Fiddler 2 is a great tool to monitor the http activity on a computer, and an excellent debugging and teaching tool for WCF and ASMX.
It’s free and you can download the latest version from here.
What I like about it most, is that it can display SOAP messages - request and response as a DOM. You can really see what those contract attributes are doing : )
For my very simple Calculator.Add operation it displayed the following:
Nice, no?
The problem is, that it works best when monitoring traffic between your computer and another IP address. When the server and client are both on your laptop – as they are in my demos – you need to tweak it a bit to get it to work.
There are a number of tweaks on the net, but not all of them work in every case.
Here is a quick summary of the ones I tried. For all tweaks, leave the server as is and modify the address that the client uses in it’s end point.
- Replace “localhost” with “localhost.” (yes, add a dot).
This one worked on my XP machine, but Vista throws an exception. - Replace “localhost” with “127.0.0.1.”
Vista throws an exception.
These two worked for me with Vista Business, IIS 7.0 and with a WCF client and server (Visual Studio 2008).
- Replace “localhost” with “<name of your machine>”.
- Replace “localhost” with “ipv4.fiddler”.
For a WCF client use the following code (change “ipv4.fiddler” to test the other options).

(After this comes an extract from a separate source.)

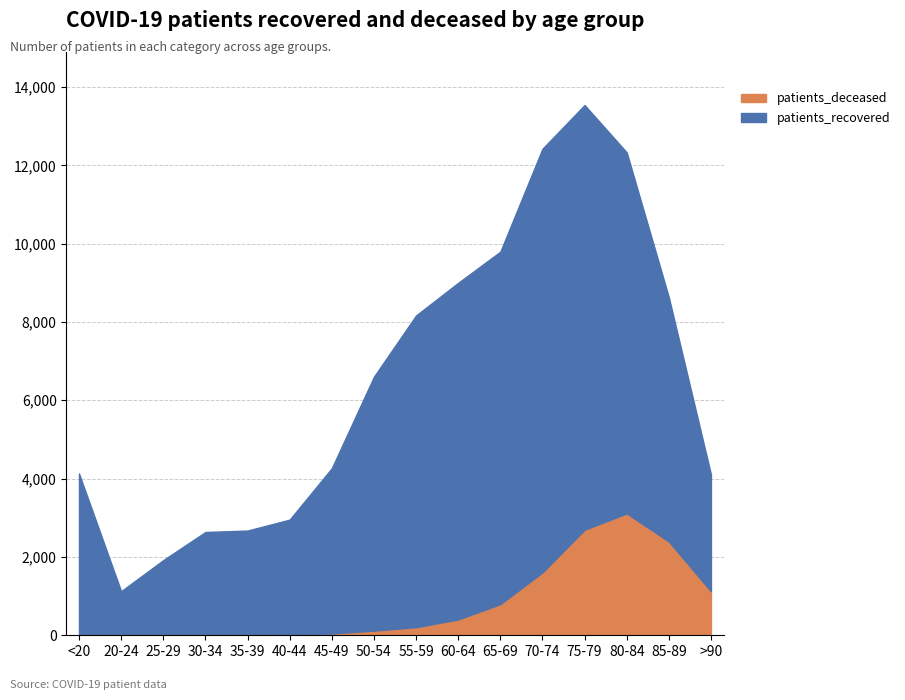

Reading left to right, list all the values displayed in this chart.

patients_recovered: <20=4116	20-24=1122	25-29=1916	30-34=2621	35-39=2657	40-44=2930	45-49=4220	50-54=6482	55-59=7959	60-64=8595	65-69=8999	70-74=10817	75-79=10843	80-84=9219	85-89=6235	>90=2982
patients_deceased: <20=15	20-24=3	25-29=3	30-34=16	35-39=17	40-44=23	45-49=45	50-54=119	55-59=207	60-64=405	65-69=795	70-74=1606	75-79=2696	80-84=3112	85-89=2395	>90=1124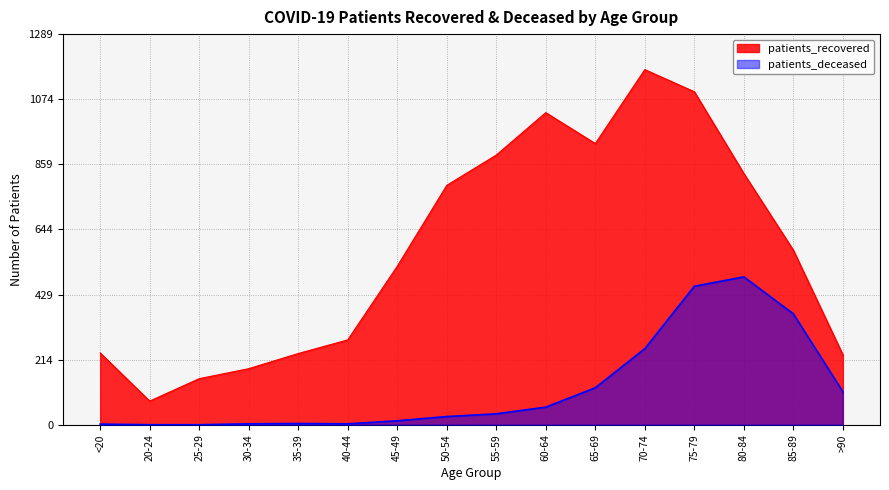

How many values in the patients_deceased series are below 36?

8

CalculatorServiceClient proxy = new CalculatorServiceClient();
string uriAsString = proxy.Endpoint.Address.Uri.ToString();
string newUriString = uriAsString.Replace("localhost", "ipv4.fiddler");
proxy.Endpoint.Address = new EndpointAddress(newUriString);
result = proxy.Add(20, 11);
By the way, this works for ASMX Web Service clients too. Like so:
Service service = new Service();
service.Url = service.Url.Replace("localhost", "localhost.");
This worked for me on XP - I didnt try it on Vista. I assume that here also, the dot would throw an exception but that I could use the machine name successfully.
When using WSE with ASMX, you need to make an additional change - due to the SOAP headers associated with WS Addressing:
ServiceWse service = new ServiceWse();
string address = service.Url;
string addressVia = service.Url.Replace("localhost", "localhost.");
service.Destination = new EndpointReference
(
new Uri(address),
new Uri(addressVia)
);
Its a bit of a twiddle – but it’s worth checking which option works for you.
It’ll really open up the world of SOAP!